“Complex cognition shaped the Stone Age hand axe”
Cory Panshin on April 16, 2015Here’s another current article on the relationship between tool-making and language. Archaeology students were taught how to make hand axes and then presented with questions involving tool-making strategies while brain scans recorded what areas of their brains were activated.
“Greater skill at making tools correlated with greater accuracy on the video quiz for predicting the correct strategy for making a hand axe, which was itself correlated with greater activity in the prefrontal cortex. ‘These data suggest that making an Acheulean hand axe is not simply a rote, auto pilot activity of the brain,’ Stout says. ‘It requires you to engage in some complicated thinking.’

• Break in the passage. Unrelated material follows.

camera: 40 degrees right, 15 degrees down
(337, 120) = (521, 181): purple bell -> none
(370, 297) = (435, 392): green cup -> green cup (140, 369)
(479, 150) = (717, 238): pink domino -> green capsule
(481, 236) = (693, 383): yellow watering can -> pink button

“Most of the hand axes produced by the modern hands and minds of the study subjects would not have cut it in the Stone Age. ‘They weren’t up to the high standards of 500,000 years ago,’ Stout says.
“A previous study by the researchers showed that learning to make stone tools creates structural changes in fiber tracts of the brain connecting the parietal and frontal lobes, and that these brain changes correlated with increases in performance. ‘Something is happening to strengthen this connection,’ Stout says. ‘This adds to evidence of the importance of these brain systems for stone tool making, and also shows how tool making may have shaped the brain evolutionarily.’
“Stout recently launched a major, three-year archeology experiment that will build on these studies and others. Known as the Language of Technology project, the experiment involves 20 subjects who will each devote 100 hours to learning the art of making a Stone Age hand axe, and also undergo a series of MRI scans. The project aims to hone in whether the brain systems involved in putting together a sequence of words to make a meaningful sentence in spoken language overlap with systems involved in putting together a series of physical actions to reach a meaningful goal.”